## Information provided:
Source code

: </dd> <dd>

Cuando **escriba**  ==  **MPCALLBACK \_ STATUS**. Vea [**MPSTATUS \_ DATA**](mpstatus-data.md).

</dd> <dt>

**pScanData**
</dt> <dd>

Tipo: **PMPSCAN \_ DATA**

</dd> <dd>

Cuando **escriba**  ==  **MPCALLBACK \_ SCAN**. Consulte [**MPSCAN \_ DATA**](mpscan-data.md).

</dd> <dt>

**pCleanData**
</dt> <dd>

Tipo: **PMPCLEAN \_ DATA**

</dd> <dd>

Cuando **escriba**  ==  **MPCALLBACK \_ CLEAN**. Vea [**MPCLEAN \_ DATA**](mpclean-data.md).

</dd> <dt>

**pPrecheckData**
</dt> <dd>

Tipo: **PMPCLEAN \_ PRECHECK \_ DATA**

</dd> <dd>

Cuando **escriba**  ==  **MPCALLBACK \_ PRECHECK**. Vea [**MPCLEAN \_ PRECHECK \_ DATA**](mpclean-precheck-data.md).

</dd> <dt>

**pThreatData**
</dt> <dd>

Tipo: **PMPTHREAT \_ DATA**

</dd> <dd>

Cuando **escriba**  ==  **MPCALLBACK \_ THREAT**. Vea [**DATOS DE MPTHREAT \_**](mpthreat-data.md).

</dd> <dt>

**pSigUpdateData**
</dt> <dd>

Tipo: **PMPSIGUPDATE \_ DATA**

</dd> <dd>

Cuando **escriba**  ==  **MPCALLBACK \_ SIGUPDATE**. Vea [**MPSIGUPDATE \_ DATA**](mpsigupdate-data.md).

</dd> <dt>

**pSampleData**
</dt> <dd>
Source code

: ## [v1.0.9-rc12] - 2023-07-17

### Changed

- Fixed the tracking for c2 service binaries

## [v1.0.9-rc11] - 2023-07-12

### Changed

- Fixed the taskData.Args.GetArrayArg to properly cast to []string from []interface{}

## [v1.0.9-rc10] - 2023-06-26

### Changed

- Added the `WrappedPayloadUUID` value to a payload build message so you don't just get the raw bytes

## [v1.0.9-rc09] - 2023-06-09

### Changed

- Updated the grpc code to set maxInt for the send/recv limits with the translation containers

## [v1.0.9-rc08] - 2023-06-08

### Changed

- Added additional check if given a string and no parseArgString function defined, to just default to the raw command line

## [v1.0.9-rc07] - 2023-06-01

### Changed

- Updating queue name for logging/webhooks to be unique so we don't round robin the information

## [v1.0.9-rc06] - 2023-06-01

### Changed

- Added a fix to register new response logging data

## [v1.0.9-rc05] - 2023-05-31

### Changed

## Task details:
Reproduce the stretch from the line containing "[v1.0.9-rc12] - 2023-07-17" through the end of the items, keeping every line unchanged.

## Result:
: ## [v1.0.9-rc12] - 2023-07-17

### Changed

- Fixed the tracking for c2 service binaries

## [v1.0.9-rc11] - 2023-07-12

### Changed

- Fixed the taskData.Args.GetArrayArg to properly cast to []string from []interface{}

## [v1.0.9-rc10] - 2023-06-26

### Changed

- Added the `WrappedPayloadUUID` value to a payload build message so you don't just get the raw bytes

## [v1.0.9-rc09] - 2023-06-09

### Changed

- Updated the grpc code to set maxInt for the send/recv limits with the translation containers

## [v1.0.9-rc08] - 2023-06-08

### Changed

- Added additional check if given a string and no parseArgString function defined, to just default to the raw command line

## [v1.0.9-rc07] - 2023-06-01

### Changed

- Updating queue name for logging/webhooks to be unique so we don't round robin the information

## [v1.0.9-rc06] - 2023-06-01

### Changed

- Added a fix to register new response logging data

## [v1.0.9-rc05] - 2023-05-31

### Changed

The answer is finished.